Nesse período, se destacaram os pioneiros da Escola Nova - Anísio
Teixeira (1900-1971), Fernando de Azevedo (1894-1974), Lourenço Filho
(1897-1970) e outros -, que defendiam a escola pública e laica,
igualitária e sem privilégios (leia a frase de Teixeira na primeira
página e a pergunta de concurso abaixo).
O estopim das mudanças
foi a Reforma Sampaio Dória, em São Paulo, em 1920, que leva o nome do
então diretor-geral da Instrução Pública do estado, Antonio de Sampaio
Dória (1883-1964). Preocupado com o fato de metade da população de 7 a
12 anos estar fora da escola e com um baixo orçamento, ele propôs uma
etapa inicial de dois anos (equivalente ao começo do Ensino Fundamental
atual), gratuita e obrigatória.
O projeto foi engavetado
rapidamente, mas abriu espaço para ações estruturais em vários estados.

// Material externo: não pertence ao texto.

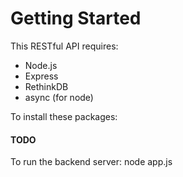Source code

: # Getting Started

This RESTful API requires:
* Node.js
* Express
* RethinkDB
* async (for node)

To install these packages:
#### TODO

To run the backend server:
node app.js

Em um período de seis anos, educadores lideraram reformas no Ceará, no
Paraná, no Rio Grande do Norte, na Bahia, em Minas Gerais, no Distrito
Federal e em Pernambuco. Segundo Saviani, elas alteraram a instrução
pública em aspectos como a ampliação da rede de escolas e a reformulação
curricular.
Paralelamente, a corrente anarquista conquistou
espaço e passou a influenciar a Educação. Foram fundadas escolas
operárias em quase todos os estados, geridas pela comunidade. Tendo como
base a Pedagogia libertária e as ideias do espanhol Francisco Ferrer y
Guardia (1859-1909), as instituições fugiam do dogmatismo e
fundamentavam o currículo na ciência, como descreve Angela Maria Souza
Martins, da Universidade Federal do Estado do Rio de Janeiro (Unirio),
no artigo A Educação Libertária na Primeira República.
Incomodada
com a perda de espaço, a Igreja católica também orquestrou uma reação,
pressionou os governos para o restabelecimento do ensino religioso,
publicou livros didáticos e artigos em revistas e jornais e continuou a
atuar na formação de professores. Da mesma maneira, as elites tentavam
reconquistar seu poder. De outro lado, os escolanovistas cresciam cada
vez mais e se preparavam para a publicação do Manifesto dos Pioneiros da
Educação Nova, em 1932, já no governo de Getúlio Vargas (1882-1945).